— Мама, как же хорошо, что судьба избавила тебя и меня от этого человека, ты была права, когда не сказала ему о беременности, выкинула из жизни и забыла о его существовании.
— Кто это был? — тихо спросил Роман, заходя на кухню.
— Мой биологический отец, прочитал статью и решил срубить денег с дочери, она поднялась, так пусть поделиться с родителем, который двадцать с лишним лет не знал и не хотел знать о её существовании. Он, наверно, и жалостливую историю придумал, не поверил мне, сейчас думает, что я специально отказалась от него, чтобы деньгами не делиться смешно, если бы не было так грустно.

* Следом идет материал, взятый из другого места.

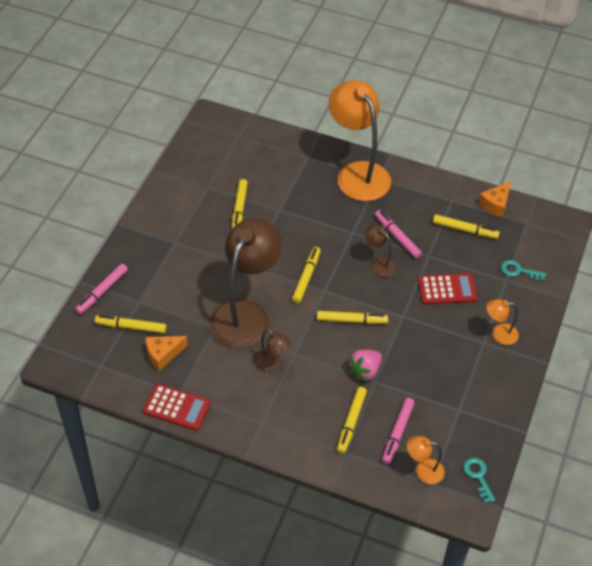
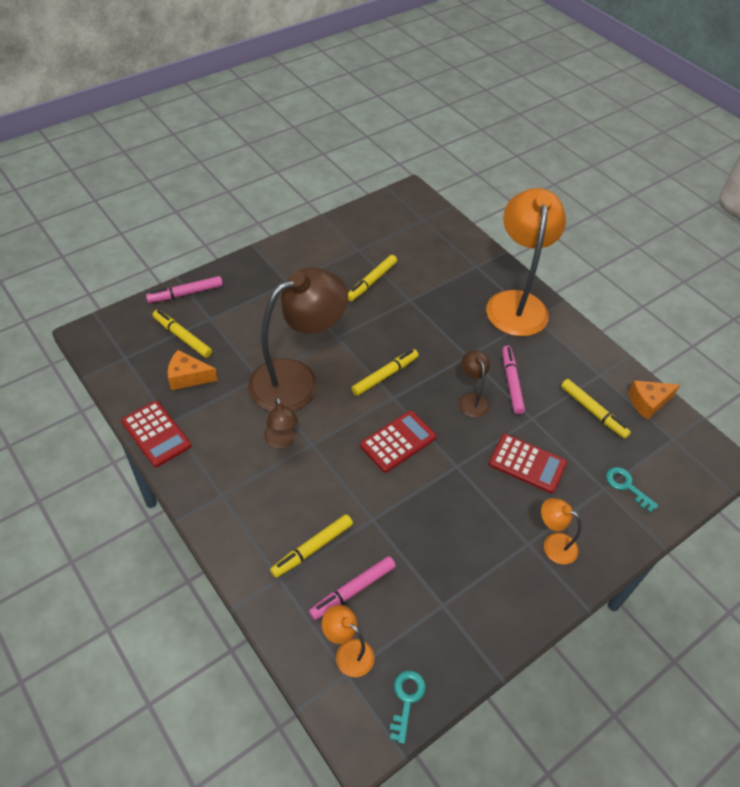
camera: 30 degrees right, 0 degrees up
(351, 320) = (398, 441): yellow marker -> red calculator
(365, 371) = (370, 502): pink strawberry -> none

— Он ушел, — говорит Роман, смотря в окно, — если бы стал настаивать, я бы его проводил к выходу.
— Не сомневаюсь, я надеялась никогда с ним не встретиться. Я всегда знала о нем и никогда бы не воспользовалась этими знаниями, мама оказалась во всем права, недостойный человек.
Меня обнимают со спины:
— У нас есть отложенное свидание, можем пойти сейчас, — шепчет Роман.
— У нас поздний завтрак в кафе, а никак не свидание, вечер уже, мне домой нужно, Пашка ждет, быстро заканчиваем уборку и я еду домой.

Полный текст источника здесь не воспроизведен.